- _WORK ITEM 1_: List every PHP variable name that appears in the passage on zero-length writes.
- _WORK ITEM 2_: Carry on the passage on zero-length writes, starting right after its final line.

- _PASSAGE_:
The problem appears to be related to trying to interpret the meaning of zero writes. From phutil_fwrite_nonblocking_stream() in https://github.com/phacility/libphutil/blob/9456d6683d3388fbfe23503ff9f676a9186952e4/src/utils/utils.php#L995:

 995 function phutil_fwrite_nonblocking_stream($stream, $bytes) {
 996   if (!strlen($bytes)) {
 997     return 0;
 998   }
 999 
1000   $result = @fwrite($stream, $bytes);
1001   if ($result !== 0) {
1002     // In cases where some bytes are witten (`$result > 0`) or
1003     // an error occurs (`$result === false`), the behavior of fwrite() is
1004     // correct. We can return the value as-is.
1005     return $result;
1006   }
1007 
1008   // If we make it here, we performed a 0-length write. Try to distinguish
1009   // between EAGAIN and EPIPE. To do this, we're going to `stream_select()`
1010   // the stream, write to it again if PHP claims that it's writable, and
1011   // consider the pipe broken if the write fails.
1012 
1013   $read = array();
1014   $write = array($stream);
1015   $except = array();
1016 
1017   @stream_select($read, $write, $except, 0);
1018 
1019   if (!$write) {
1020     // The stream isn't writable, so we conclude that it probably really is
1021     // blocked and the underlying error was EAGAIN. Return 0 to indicate that
1022     // no data could be written yet.
1023     return 0;
1024   }
1025 
1026   // If we make it here, PHP **just** claimed that this stream is writable, so
1027   // perform a write. If the write also fails, conclude that these failures are
1028   // EPIPE or some other permanent failure.
1029   $result = @fwrite($stream, $bytes);
1030   if ($result !== 0) {
1031     // The write worked or failed explicitly. This value is fine to return.
1032     return $result;
1033   }
1034 
1035   // We performed a 0-length write, were told that the stream was writable, and
1036   // then immediately performed another 0-length write. Conclude that the pipe
1037   // is broken and return `false`.

- _RECORDS PROVIDED_:
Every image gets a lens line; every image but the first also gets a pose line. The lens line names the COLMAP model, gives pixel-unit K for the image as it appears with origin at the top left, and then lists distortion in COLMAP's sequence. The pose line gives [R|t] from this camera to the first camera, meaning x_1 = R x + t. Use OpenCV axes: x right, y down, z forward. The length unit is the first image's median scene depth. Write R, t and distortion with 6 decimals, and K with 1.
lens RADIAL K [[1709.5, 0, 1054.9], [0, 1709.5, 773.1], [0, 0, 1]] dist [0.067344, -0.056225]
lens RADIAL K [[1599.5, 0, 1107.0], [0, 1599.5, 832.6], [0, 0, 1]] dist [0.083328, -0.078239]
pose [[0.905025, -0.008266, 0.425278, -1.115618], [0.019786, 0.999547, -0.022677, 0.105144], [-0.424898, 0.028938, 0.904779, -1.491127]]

---

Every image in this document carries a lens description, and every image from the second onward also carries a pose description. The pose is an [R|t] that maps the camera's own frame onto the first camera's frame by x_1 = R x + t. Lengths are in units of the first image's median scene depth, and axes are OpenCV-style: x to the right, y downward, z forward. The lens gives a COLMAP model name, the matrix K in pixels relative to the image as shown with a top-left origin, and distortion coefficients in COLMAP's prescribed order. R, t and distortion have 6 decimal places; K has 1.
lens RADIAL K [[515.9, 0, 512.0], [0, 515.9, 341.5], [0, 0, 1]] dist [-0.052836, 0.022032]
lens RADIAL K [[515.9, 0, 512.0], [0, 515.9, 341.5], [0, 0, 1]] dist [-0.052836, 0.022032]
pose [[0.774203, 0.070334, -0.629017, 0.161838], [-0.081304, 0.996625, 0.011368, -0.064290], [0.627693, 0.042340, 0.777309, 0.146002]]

- _ANSWER 1_: $stream, $bytes, $result, $read, $write, $except

- _ANSWER 2_:
1038   return false;
1039 }

Unfortunately there are cases when we fall through to the return false when the underlying C call was indicating EAGAIN. This leads to callers closing the socket which in turn leads to endless looping trying to send a write to a socket that is closed because the other side of the pipe is still trying to do reads. So far the following has worked around the issue:

1029   for ($try = 0; $try < 5; $try++) {
1030     $result = @fwrite($stream, $bytes);
1031     if ($result !== 0) {
1032       // The write worked or failed explicitly. This value is fine to return.
1033       return $result;
1034     }
1035     usleep(5000);
1036   }   

With that in place waitForGitClient() you can apply the following:

diff --git a/src/applications/diffusion/ssh/DiffusionGitSSHWorkflow.php b/src/applications/diffus
ion/ssh/DiffusionGitSSHWorkflow.php
index 6bc56d7..876f2e5 100644
--- a/src/applications/diffusion/ssh/DiffusionGitSSHWorkflow.php
+++ b/src/applications/diffusion/ssh/DiffusionGitSSHWorkflow.php
@@ -34,15 +34,17 @@ abstract class DiffusionGitSSHWorkflow
 
   protected function waitForGitClient() {
     $io_channel = $this->getIOChannel();
+    //$io_channel->closeWriteChannel();
+    //$io_channel->closeReadChannel();
 
     // If we don't wait for the client to close the connection, `git` will
     // consider it an early abort and fail. Sit around until Git is comfortable
     // that it really received all the data.
-    while ($io_channel->isOpenForReading()) {
-      $io_channel->update();
-      $this->getErrorChannel()->flush();
-      PhutilChannel::waitForAny(array($io_channel));
-    }
+//    while ($io_channel->isOpenForReading()) {
+//      $io_channel->update();
+//      $this->getErrorChannel()->flush();
+//      PhutilChannel::waitForAny(array($io_channel));
+//    }
   }

+++ b/src/infrastructure/ssh/PhabricatorSSHPassthruCommand.php
@@ -172,6 +172,8 @@ final class PhabricatorSSHPassthruCommand extends Phobject {
 
       // If we have nothing left on stdin, close stdin on the subprocess.
       if (!$io_channel->isOpenForReading()) {
+        //$command_channel->update();
+        $command_channel->flush();
         $command_channel->closeWriteChannel();
       }

In brief testing it’s never taking more than one additional spin round the try loop for things to recover using the docker container.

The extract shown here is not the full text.